● Your goal
Write each entry out once more, please, precisely as shown.

[Collection entries]
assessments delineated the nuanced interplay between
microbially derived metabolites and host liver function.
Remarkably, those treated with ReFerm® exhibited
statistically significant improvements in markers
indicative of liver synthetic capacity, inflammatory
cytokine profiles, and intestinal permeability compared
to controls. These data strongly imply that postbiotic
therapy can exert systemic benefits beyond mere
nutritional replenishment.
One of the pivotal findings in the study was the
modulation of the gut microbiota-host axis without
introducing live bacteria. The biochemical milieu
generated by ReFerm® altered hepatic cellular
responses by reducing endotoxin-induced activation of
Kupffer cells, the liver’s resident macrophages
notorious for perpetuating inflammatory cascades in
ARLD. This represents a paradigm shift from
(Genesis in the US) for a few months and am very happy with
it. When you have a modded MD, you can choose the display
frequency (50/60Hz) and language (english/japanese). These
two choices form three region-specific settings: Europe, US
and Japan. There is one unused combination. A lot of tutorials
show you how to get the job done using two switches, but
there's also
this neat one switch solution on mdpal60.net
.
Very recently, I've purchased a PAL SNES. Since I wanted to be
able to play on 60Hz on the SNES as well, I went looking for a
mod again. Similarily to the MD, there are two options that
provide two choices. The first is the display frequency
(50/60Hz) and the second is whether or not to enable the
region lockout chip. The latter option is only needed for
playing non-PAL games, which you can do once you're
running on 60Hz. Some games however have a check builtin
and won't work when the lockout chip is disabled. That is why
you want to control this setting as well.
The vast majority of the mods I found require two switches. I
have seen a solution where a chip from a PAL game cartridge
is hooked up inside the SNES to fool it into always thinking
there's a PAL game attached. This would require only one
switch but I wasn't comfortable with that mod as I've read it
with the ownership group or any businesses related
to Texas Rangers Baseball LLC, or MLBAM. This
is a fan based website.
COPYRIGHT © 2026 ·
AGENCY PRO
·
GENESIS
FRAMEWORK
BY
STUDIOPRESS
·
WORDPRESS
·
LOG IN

● The completed task
assessments delineated the nuanced interplay between
microbially derived metabolites and host liver function.
Remarkably, those treated with ReFerm® exhibited
statistically significant improvements in markers
indicative of liver synthetic capacity, inflammatory
cytokine profiles, and intestinal permeability compared
to controls. These data strongly imply that postbiotic
therapy can exert systemic benefits beyond mere
nutritional replenishment.
One of the pivotal findings in the study was the
modulation of the gut microbiota-host axis without
introducing live bacteria. The biochemical milieu
generated by ReFerm® altered hepatic cellular
responses by reducing endotoxin-induced activation of
Kupffer cells, the liver’s resident macrophages
notorious for perpetuating inflammatory cascades in
ARLD. This represents a paradigm shift from
(Genesis in the US) for a few months and am very happy with
it. When you have a modded MD, you can choose the display
frequency (50/60Hz) and language (english/japanese). These
two choices form three region-specific settings: Europe, US
and Japan. There is one unused combination. A lot of tutorials
show you how to get the job done using two switches, but
there's also
this neat one switch solution on mdpal60.net
.
Very recently, I've purchased a PAL SNES. Since I wanted to be
able to play on 60Hz on the SNES as well, I went looking for a
mod again. Similarily to the MD, there are two options that
provide two choices. The first is the display frequency
(50/60Hz) and the second is whether or not to enable the
region lockout chip. The latter option is only needed for
playing non-PAL games, which you can do once you're
running on 60Hz. Some games however have a check builtin
and won't work when the lockout chip is disabled. That is why
you want to control this setting as well.
The vast majority of the mods I found require two switches. I
have seen a solution where a chip from a PAL game cartridge
is hooked up inside the SNES to fool it into always thinking
there's a PAL game attached. This would require only one
switch but I wasn't comfortable with that mod as I've read it
with the ownership group or any businesses related
to Texas Rangers Baseball LLC, or MLBAM. This
is a fan based website.
COPYRIGHT © 2026 ·
AGENCY PRO
·
GENESIS
FRAMEWORK
BY
STUDIOPRESS
·
WORDPRESS
·
LOG IN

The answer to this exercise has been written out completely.